- [PROBLEM DESCRIPTION] Reproduce the stretch of text in the records from their beginning through the line containing "or otherwise.", with both ends included. Leave the pictures out of your answer.

- [EXERCISE MATERIAL]
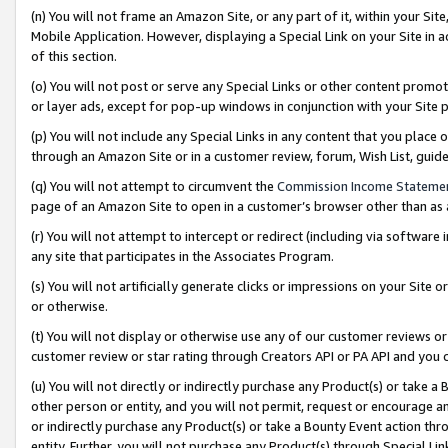
(n) You will not frame an Amazon Site, or any part of it, within your Sit
Mobile Application. However, displaying a Special Link on your Site in a
of this section.
(o) You will not post or serve any Special Links or other content prom
or layer ads, except for pop-up windows in conjunction with your Site 
(p) You will not include any Special Links in any content that you place
through an Amazon Site or in a customer review, forum, Wish List, gui
(q) You will not attempt to circumvent the
Commission Income Stateme
page of an Amazon Site to open in a customer’s browser other than as a 
(r) You will not attempt to intercept or redirect (including via softwar
any site that participates in the Associates Program.
(s) You will not artificially generate clicks or impressions on your Si
or otherwise.
(t) You will not display or otherwise use any of our customer reviews or 
customer review or star rating through Creators API or PA API and you 
(u) You will not directly or indirectly purchase any Product(s) or take a
other person or entity, and you will not permit, request or encourage an
or indirectly purchase any Product(s) or take a Bounty Event action thro
entity. Further, you will not purchase any Product(s) through Special Li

- [RESULT BELOW]
(n) You will not frame an Amazon Site, or any part of it, within your Sit
Mobile Application. However, displaying a Special Link on your Site in a
of this section.
(o) You will not post or serve any Special Links or other content prom
or layer ads, except for pop-up windows in conjunction with your Site 
(p) You will not include any Special Links in any content that you place
through an Amazon Site or in a customer review, forum, Wish List, gui
(q) You will not attempt to circumvent the
Commission Income Stateme
page of an Amazon Site to open in a customer’s browser other than as a 
(r) You will not attempt to intercept or redirect (including via softwar
any site that participates in the Associates Program.
(s) You will not artificially generate clicks or impressions on your Si
or otherwise.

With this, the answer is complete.